Start using the SDD workflow for new changes

With steering and specs in place, you’re ready to use SDD for all new work. The workflow is identical to a new project from this point forward.
/sdd-new "fix payment timeout"
Because openspec/specs/payments/spec.md already exists, the spec phase will write a delta — only what changes — rather than describing the entire payments domain from scratch. This is the key benefit of running /sdd-discover first.Continue with the normal cycle:
/sdd-new "fix payment timeout"
/sdd-continue   # spec (delta against existing payments spec)
/sdd-continue   # design
/sdd-continue   # tasks
/sdd-apply
/sdd-verify
/sdd-archive

Command sequence

/sdd-init
/sdd-discover
# review openspec/specs/ — edit as needed
/sdd-new "fix payment timeout"
Inferred vs. authored specs: Specs generated by /sdd-discover have Status: inferred and describe existing behavior — what the code does today, including any bugs or inconsistencies. Specs written by /sdd-spec during a change cycle have Status: approved and describe intended behavior — what the system should do after the change.
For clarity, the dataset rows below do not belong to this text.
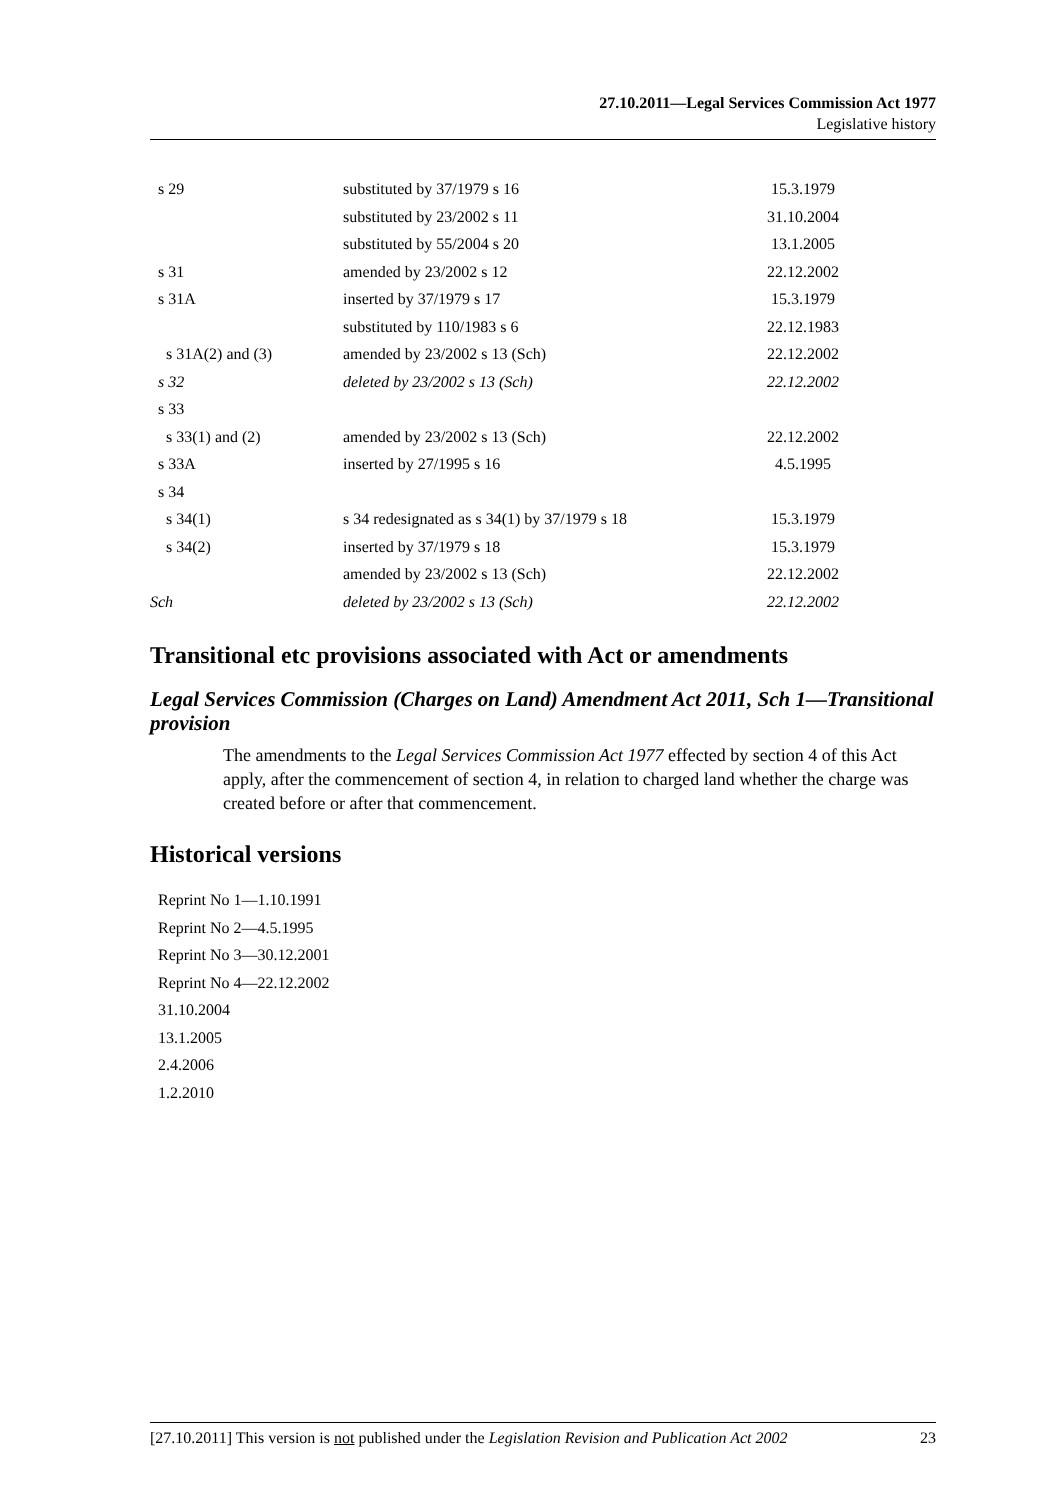27.10.2011—Legal Services Commission Act 1977
Legislative history
| s 29 | substituted by 37/1979 s 16 | 15.3.1979 |
| | substituted by 23/2002 s 11 | 31.10.2004 |
| | substituted by 55/2004 s 20 | 13.1.2005 |
| s 31 | amended by 23/2002 s 12 | 22.12.2002 |
| s 31A | inserted by 37/1979 s 17 | 15.3.1979 |
| | substituted by 110/1983 s 6 | 22.12.1983 |
| s 31A(2) and (3) | amended by 23/2002 s 13 (Sch) | 22.12.2002 |
| s 32 | deleted by 23/2002 s 13 (Sch) | 22.12.2002 |
| s 33 | | |
| s 33(1) and (2) | amended by 23/2002 s 13 (Sch) | 22.12.2002 |
| s 33A | inserted by 27/1995 s 16 | 4.5.1995 |
| s 34 | | |
| s 34(1) | s 34 redesignated as s 34(1) by 37/1979 s 18 | 15.3.1979 |
| s 34(2) | inserted by 37/1979 s 18 | 15.3.1979 |
| | amended by 23/2002 s 13 (Sch) | 22.12.2002 |
| Sch | deleted by 23/2002 s 13 (Sch) | 22.12.2002 |
Transitional etc provisions associated with Act or amendments
Legal Services Commission (Charges on Land) Amendment Act 2011, Sch 1—Transitional provision
The amendments to the Legal Services Commission Act 1977 effected by section 4 of this Act apply, after the commencement of section 4, in relation to charged land whether the charge was created before or after that commencement.
Historical versions
Reprint No 1—1.10.1991
Reprint No 2—4.5.1995
Reprint No 3—30.12.2001
Reprint No 4—22.12.2002
31.10.2004
13.1.2005
2.4.2006
1.2.2010
[27.10.2011] This version is not published under the Legislation Revision and Publication Act 2002 23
Both types coexist in openspec/specs/. When they conflict, the authored spec (from an active or archived change) takes precedence.
Run /sdd-audit right after onboarding to see whether your existing code already has convention violations. This gives you a baseline of technical debt before you start adding new changes — and a natural list of cleanup tasks to tackle using the SDD workflow.